- IATA: SAD; ICAO: KSAD; FAA LID: SAD;

Summary
- Airport type: Public
- Owner: City of Safford
- Serves: Safford, Arizona
- Elevation AMSL: 3,179 ft / 969 m
- Coordinates: 32°51′12″N 109°38′06″W﻿ / ﻿32.85333°N 109.63500°W

Map
- SADSAD

Runways
| Direction | Length |  | Surface |
| ft | m |
| 12/30 | 6,006 | 1,831 | Asphalt |
| 8/26 | 4,800 | 1,463 | Asphalt |

Helipads
| Number | Length |  | Surface |
| ft | m |
| H1 | 72 | 22 | Concrete |

Statistics (2009)
- Aircraft operations: 8,690
- Based aircraft: 32
- Source: Federal Aviation Administration

= Safford Regional Airport =

Airport in Graham County, Arizona

Safford Regional Airport is in Safford, Graham County, Arizona, United States, 3 mi east of downtown Safford; the airport is owned by the Safford municipal government. The FAA's National Plan of Integrated Airport Systems for 2009–2013 categorizes it as a general aviation facility. It is the only paved airport in Graham County.

== History ==
The Civilian Pilot Training Airport or Wickersham Airport was 3 mi south of Safford, where the fairgrounds are today. Safford Regional Airport as we know it was built as a military auxiliary field during World War II. On November 11, 1941, a 20-year lease for the airport site was given to the City of Safford by the U.S. Government. By March 8, 1946, the airport site was transferred to the City of Safford permanently.

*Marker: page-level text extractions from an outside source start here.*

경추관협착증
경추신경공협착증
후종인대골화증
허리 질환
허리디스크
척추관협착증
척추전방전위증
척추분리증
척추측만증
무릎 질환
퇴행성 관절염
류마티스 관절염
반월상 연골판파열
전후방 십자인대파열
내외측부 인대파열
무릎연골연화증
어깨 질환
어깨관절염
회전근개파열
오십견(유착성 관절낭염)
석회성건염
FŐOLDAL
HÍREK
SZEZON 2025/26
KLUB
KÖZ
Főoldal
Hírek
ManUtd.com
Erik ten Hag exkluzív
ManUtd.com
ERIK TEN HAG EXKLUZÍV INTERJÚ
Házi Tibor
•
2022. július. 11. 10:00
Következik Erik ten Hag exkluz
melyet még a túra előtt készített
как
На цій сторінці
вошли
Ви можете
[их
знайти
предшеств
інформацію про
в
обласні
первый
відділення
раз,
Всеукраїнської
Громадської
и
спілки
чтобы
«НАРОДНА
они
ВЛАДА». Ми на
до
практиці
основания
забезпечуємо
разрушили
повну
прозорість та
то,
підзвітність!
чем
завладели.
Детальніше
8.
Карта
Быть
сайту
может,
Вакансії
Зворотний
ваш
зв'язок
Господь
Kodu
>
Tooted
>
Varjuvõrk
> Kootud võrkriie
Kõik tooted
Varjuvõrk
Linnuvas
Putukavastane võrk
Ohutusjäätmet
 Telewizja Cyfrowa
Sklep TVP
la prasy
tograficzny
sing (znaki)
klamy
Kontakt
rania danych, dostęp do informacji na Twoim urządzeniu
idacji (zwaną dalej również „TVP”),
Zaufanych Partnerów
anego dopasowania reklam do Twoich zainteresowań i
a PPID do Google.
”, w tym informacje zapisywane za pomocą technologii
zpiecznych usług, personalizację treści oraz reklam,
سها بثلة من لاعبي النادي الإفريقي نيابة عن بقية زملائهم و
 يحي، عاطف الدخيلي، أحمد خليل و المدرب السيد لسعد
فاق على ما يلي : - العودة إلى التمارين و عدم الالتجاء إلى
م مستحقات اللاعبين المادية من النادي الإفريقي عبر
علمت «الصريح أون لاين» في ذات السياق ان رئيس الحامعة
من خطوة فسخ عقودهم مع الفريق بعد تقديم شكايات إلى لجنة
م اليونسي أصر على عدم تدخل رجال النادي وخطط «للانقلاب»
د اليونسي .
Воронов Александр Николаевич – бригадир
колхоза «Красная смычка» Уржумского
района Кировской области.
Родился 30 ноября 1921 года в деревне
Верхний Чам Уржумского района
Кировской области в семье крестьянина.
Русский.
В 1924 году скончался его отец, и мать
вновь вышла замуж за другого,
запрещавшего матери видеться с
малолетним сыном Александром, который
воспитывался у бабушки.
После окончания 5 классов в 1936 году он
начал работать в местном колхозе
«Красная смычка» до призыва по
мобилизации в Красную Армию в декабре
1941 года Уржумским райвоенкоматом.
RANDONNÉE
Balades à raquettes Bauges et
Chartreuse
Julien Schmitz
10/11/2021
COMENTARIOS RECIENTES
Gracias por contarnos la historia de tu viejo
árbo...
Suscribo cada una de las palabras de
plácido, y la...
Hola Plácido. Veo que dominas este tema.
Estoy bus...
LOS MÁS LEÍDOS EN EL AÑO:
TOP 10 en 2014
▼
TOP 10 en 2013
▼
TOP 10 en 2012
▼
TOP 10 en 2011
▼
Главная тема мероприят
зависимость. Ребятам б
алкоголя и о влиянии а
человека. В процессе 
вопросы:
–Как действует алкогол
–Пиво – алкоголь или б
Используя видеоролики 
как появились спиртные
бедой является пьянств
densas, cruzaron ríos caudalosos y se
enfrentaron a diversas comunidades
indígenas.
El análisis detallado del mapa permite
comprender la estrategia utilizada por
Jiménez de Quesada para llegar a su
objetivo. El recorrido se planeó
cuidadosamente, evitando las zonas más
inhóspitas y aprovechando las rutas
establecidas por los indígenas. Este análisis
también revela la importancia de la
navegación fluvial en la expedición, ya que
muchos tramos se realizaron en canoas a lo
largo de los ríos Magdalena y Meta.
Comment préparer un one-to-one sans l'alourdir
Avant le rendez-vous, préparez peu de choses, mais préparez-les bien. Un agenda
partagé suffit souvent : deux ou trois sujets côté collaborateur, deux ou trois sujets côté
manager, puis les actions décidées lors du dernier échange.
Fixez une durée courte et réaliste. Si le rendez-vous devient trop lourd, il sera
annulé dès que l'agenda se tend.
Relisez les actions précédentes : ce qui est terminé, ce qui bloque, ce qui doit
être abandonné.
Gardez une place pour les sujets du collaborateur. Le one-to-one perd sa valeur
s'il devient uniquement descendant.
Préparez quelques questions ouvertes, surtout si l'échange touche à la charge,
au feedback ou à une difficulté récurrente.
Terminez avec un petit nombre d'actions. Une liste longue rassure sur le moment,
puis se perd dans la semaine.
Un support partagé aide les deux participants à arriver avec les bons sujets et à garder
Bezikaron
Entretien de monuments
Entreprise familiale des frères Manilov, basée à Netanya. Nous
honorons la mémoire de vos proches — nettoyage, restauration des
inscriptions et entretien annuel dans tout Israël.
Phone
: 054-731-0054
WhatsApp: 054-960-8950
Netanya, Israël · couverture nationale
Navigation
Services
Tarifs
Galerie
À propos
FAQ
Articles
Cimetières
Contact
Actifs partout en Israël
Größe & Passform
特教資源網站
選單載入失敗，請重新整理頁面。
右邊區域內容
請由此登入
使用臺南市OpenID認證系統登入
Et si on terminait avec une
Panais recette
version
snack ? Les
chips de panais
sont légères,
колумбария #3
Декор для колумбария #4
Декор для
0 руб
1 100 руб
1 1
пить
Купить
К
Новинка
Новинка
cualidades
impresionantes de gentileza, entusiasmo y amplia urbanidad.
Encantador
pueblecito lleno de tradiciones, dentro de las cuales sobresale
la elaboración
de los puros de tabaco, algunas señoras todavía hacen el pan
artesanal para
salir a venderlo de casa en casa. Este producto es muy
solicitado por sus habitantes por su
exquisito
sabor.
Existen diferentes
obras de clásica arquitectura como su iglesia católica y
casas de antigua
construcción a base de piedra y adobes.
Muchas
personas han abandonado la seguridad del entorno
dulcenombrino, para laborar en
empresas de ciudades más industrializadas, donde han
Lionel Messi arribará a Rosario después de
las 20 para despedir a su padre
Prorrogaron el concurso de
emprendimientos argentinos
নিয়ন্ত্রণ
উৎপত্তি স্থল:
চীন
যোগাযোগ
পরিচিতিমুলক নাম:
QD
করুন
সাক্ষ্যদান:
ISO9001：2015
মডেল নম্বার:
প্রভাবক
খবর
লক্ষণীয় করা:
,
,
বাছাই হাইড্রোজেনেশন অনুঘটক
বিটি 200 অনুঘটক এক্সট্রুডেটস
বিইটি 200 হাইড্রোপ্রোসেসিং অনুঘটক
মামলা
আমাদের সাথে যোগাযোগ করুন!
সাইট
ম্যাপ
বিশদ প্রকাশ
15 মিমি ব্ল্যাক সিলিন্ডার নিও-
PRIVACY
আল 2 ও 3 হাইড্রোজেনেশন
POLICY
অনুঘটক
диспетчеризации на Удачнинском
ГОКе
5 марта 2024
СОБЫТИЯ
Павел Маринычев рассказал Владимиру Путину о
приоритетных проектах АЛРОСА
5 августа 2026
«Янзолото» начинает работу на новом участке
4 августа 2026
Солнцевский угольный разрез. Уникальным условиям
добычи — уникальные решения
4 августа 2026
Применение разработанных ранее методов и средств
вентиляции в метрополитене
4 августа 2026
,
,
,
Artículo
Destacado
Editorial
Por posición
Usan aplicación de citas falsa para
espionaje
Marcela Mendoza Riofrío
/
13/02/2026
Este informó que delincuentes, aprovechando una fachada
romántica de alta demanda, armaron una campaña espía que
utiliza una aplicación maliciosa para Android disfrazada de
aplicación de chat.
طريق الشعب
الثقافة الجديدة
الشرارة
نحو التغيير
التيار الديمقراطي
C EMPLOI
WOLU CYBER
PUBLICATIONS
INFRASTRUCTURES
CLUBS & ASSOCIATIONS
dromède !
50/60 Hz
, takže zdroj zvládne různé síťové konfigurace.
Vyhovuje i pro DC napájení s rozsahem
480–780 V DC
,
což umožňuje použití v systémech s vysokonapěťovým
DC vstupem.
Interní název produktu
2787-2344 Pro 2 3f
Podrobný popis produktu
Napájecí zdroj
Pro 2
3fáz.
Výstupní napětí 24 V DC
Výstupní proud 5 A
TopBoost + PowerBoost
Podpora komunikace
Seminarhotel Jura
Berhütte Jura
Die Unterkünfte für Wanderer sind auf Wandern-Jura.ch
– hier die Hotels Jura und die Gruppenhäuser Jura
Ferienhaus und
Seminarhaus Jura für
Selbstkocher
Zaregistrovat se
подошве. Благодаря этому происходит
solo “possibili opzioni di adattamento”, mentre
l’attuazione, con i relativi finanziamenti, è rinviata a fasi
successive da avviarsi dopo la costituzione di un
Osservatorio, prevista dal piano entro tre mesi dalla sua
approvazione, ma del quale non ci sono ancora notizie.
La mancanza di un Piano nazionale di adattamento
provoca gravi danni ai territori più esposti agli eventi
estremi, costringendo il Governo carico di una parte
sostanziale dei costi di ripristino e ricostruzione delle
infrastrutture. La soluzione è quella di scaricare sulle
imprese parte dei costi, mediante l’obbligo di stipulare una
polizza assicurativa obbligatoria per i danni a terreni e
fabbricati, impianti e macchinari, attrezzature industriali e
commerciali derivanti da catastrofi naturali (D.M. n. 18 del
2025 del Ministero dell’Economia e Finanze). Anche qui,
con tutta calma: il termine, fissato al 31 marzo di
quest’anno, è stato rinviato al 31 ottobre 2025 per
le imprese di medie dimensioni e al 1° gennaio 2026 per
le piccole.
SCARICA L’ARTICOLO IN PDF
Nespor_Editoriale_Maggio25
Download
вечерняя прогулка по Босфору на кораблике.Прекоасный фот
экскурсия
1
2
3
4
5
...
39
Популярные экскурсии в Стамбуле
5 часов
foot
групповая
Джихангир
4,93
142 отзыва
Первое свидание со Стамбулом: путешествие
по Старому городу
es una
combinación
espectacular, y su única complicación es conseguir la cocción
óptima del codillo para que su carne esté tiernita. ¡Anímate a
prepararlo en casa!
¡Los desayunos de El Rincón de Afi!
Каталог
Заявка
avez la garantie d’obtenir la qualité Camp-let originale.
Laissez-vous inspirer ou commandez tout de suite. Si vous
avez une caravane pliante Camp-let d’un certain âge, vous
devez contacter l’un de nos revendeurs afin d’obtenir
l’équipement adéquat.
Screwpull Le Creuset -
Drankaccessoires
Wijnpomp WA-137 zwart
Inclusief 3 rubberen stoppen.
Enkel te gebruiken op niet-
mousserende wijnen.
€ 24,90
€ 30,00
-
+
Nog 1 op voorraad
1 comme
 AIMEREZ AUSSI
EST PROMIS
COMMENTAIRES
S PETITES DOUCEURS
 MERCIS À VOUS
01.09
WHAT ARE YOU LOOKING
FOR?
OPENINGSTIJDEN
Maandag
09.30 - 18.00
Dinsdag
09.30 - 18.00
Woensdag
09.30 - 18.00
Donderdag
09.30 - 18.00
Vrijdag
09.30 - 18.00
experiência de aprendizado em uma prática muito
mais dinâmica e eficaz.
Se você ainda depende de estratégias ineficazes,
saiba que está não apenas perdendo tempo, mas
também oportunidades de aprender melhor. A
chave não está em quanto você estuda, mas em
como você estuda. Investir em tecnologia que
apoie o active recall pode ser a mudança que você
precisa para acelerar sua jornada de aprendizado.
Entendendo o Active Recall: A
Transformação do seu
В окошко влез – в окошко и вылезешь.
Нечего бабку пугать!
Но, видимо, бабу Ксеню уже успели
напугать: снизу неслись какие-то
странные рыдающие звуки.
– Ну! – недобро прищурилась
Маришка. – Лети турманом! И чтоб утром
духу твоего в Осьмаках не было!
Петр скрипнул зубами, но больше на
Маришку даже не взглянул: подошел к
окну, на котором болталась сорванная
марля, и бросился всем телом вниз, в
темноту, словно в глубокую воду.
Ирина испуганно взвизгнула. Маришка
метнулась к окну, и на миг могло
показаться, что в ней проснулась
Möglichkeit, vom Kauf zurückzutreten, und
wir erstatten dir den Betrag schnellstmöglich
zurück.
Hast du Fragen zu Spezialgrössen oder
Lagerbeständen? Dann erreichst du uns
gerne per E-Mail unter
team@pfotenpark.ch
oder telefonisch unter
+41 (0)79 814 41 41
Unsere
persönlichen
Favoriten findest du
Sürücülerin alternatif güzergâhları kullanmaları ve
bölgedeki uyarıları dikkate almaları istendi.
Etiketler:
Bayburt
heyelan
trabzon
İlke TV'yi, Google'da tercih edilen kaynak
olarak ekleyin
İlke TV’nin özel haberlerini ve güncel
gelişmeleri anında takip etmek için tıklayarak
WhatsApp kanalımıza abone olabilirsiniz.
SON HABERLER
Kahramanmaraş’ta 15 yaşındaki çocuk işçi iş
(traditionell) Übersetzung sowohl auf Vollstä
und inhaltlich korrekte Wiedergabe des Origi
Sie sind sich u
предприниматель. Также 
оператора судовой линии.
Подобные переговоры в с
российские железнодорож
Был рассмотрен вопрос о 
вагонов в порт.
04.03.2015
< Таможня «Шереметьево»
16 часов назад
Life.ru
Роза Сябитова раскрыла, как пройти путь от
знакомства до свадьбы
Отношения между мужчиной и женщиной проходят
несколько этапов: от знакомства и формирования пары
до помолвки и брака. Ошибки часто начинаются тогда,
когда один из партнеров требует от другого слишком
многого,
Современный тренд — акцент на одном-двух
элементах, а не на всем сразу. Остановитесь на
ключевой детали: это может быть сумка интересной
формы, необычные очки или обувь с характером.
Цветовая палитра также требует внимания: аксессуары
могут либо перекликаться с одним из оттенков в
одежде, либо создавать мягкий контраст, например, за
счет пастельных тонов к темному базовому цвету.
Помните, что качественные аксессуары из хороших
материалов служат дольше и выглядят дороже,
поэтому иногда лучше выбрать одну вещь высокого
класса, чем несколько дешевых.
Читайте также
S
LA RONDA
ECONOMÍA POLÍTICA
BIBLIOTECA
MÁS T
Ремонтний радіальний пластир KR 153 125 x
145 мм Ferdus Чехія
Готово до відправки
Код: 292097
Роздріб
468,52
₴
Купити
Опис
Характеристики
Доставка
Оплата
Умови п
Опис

- 1949: Land acquisition, construction of access road and cattle guard, fencing.
- 1950: Installation of medium intensity runway lighting (MIRL) on NE/SW runway, modification of lighting service and control segmented circle and lighted wind cone, construction of curbs for auto parking, fencing. Installation of 10 in clear- green rotating beacon.
- 1952: Construction of water supply and distribution system, convert single phase electrical system to 3 phase.
- 1974: Overlay and marking of Runway 12/30 (approximately 4800 ft by 75 feet) and taxiway (approximately 2800 ft by 40 feet); pave aircraft parking apron (approximately 22,000 sq yd).
- 1981: Installation of MIRL; 12/30. Construction of parking apron.
- 1983: Construction of medium intensity taxiway lighting (MITL), place guidance signs and mark parallel taxiway (approximately 370 ft by 35 feet), install Visual Approach Slope Indicators (VASI-2) and runway edge identifier lights (REIL), runway ends 12/30. Grading, drainage and surfacing of taxiway 12/30.
- 1986: Slurry sealing of runway 12/30.
- 1987: Reconstruction and marking of runway 8/26 (approximately 75 ft by 4,800 feet), mark taxiway hold lines and grade 200 by 125 ft at both ends of the runway.
- 1992: Extension of taxiway B to runway 12/30 eastern end, crack seal and overlay existing taxiway A and B, install MITL along Taxiway C and extend taxiway B.
- 1994: Reconstruction of runway 12/30 excluding recent extension and construction of terminal parking lot.
- 1995: Paving of auto parking lot.
- 1996: Reconstruction and expansion of existing terminal apron.
- 1997: ASOS Weather Station installed.
- 1998: Construction of heliport, providing of runway 8/26 pavement and airport fencing.

==Airline service history==
The original Frontier Airlines began service to Safford in 1950 with Douglas DC-3 aircraft. Safford was a stop on a route between Phoenix and El Paso which also made stops at Globe/Miami and Clifton/Morenci, Arizona as well as at Lordsburg, Deming, and Las Cruces, New Mexico. By 1956 the route was redirected from Phoenix to Albuquerque stopping in Tucson, Safford, Clifton, and Silver City in New Mexico. Frontier's service ended in 1964. The airport was served again briefly in 1974 and 1975 by Cochise Airlines with flights to Tucson and Phoenix using a Cessna 402 aircraft.

Grand Canyon Scenic Airlines started serving the airport in January 2025, with flights to Phoenix Sky Harbor International Airport on a Cessna 208 Caravan. The service was suspended in September 2025 due to the depletion of the local funding that supported this service. The airline operated 358 flights to Phoenix carrying 718 passengers, an average of 2 passengers per departure.

==Facilities==
The airport covers 630 acre at an elevation of 3179 ft. It has two asphalt runways: 12/30 is 6,006 by 100 feet (1,831 x 30 m) and 8/26 is 4,800 by 75 feet (1,463 x 23 m). It has one concrete helipad, H1, 72 by 72 ft (22 x 22 m).

In the year ending March 31, 2009 the airport had 8,690 aircraft operations, average 23 per day: 93% general aviation, 7% military and <1% air taxi. 32 aircraft were then based at this airport: 56% single-engine, 41% multi-engine and 3% helicopter.